Imagine a database with two tables:
purchases, here is the SQL statement (in PostgreSQL syntax) we use to create a view that summarizes user purchases:
CREATE VIEW user_purchase_summary AS SELECT
u.id as user_id,
COUNT(*) as total_purchases,
SUM(purchases.amount) as lifetime_value
FROM users u
JOIN purchases p ON p.user_id = u.id;
As you can see, it’s a select query with
CREATE VIEW [my_view_name] AS prepended to it. Upon creating the view, the database doesn’t compute any results or make any changes to how data is stored or indexed. But now queries can reference the view as if it were a table:
lifetime_value > 500;
Every time the database gets a query referencing a view, it needs to first compute the results of the view, and then compute the rest of the query using those results.
In almost all modern databases, you can also “stack” views: You can create a view that references another view.
What is a materialized view?
A materialized view takes the regular view described above and materializes it by proactively computing the results and storing them in a “virtual” table.
Materialized View definition:
A view can be “materialized” by storing the tuples of the view in the database. Index structures can be built on the materialized view. Consequently, database accesses to the materialized view can be much faster than recomputing the view.

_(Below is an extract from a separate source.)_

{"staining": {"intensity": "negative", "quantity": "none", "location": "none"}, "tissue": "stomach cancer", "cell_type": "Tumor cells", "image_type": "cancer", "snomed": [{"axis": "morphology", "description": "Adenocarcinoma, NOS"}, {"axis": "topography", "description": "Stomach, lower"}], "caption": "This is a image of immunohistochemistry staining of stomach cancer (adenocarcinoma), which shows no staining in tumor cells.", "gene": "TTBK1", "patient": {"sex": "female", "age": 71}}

A materialized view is like a cache --- a copy of the data that can be accessed quickly.
If a regular view is a saved query, a materialized view is a saved query plus its results stored as a table.
There are a few important implications of a view being “materialized:”
- When referenced in a query, a materialized view doesn’t need to be recomputed. — The results are stored, so querying materialized views tends to be faster.
- Because it’s stored as if it were a table, indexes can be built on the columns of a materialized view.
- A new problem of “view maintenance” arises. — Once a view is materialized, it is only accurate until the underlying base relations are modified. The process of updating a materialized view in response to these changes is called view maintenance.
Should materialized views update automatically?
In practice: It would seem there is no consensus. Some databases have materialized views that must be manually refreshed. A few have implemented automatic updates, albeit with long lists of limitations. See the table below for more details.
In principle: Materialized views should update automatically. A “view” implies an anchored perspective on changing inputs. Think back to how regular views work: results are constantly changing as the underlying data changes. Materialization just implies that the transformation is done proactively.
In defining a materialized view, we have given the database all the information necessary to continually maintain the results as underlying data changes. Databases should keep materialized views updated by default, but this has so far proven impossible to deliver on.
Materialized view example
Here is the
user_purchase_summary view from before, turned into a materialized view:
CREATE MATERIALIZED VIEW user_purchase_summary AS SELECT
u.id as user_id,
COUNT(*) as total_purchases,
SUM(CASE when p.status = 'cancelled' THEN 1 ELSE 0 END) as cancelled_purchases
FROM users u
JOIN purchases p ON p.user_id = u.id;
In terms of SQL, all that has changed is the addition of the
MATERIALIZED keyword. But when executed, this statement instructs the database to:
- Execute the SELECT query within the materialized view definition.
- Cache the results in a new “virtual” table named
- Save the original query so it knows how to update the materialized view in the future.
How do materialized views work in specific databases?
Not every database supports materialized views, and those that do each handle them a little differently, especially when it comes to the approach to view maintenance.
|Yes, in v9.3+
|Materialized views are populated at time of creation and must be manually refreshed via
REFRESH MATERIALIZED VIEW statements that recompute the entire view.
|Microsoft SQL Server
|SQL Server calls them "Indexed Views" because the materialization step is a matter of creating an index on a regular view. SQL Server limits indexed views to basic SQL queries.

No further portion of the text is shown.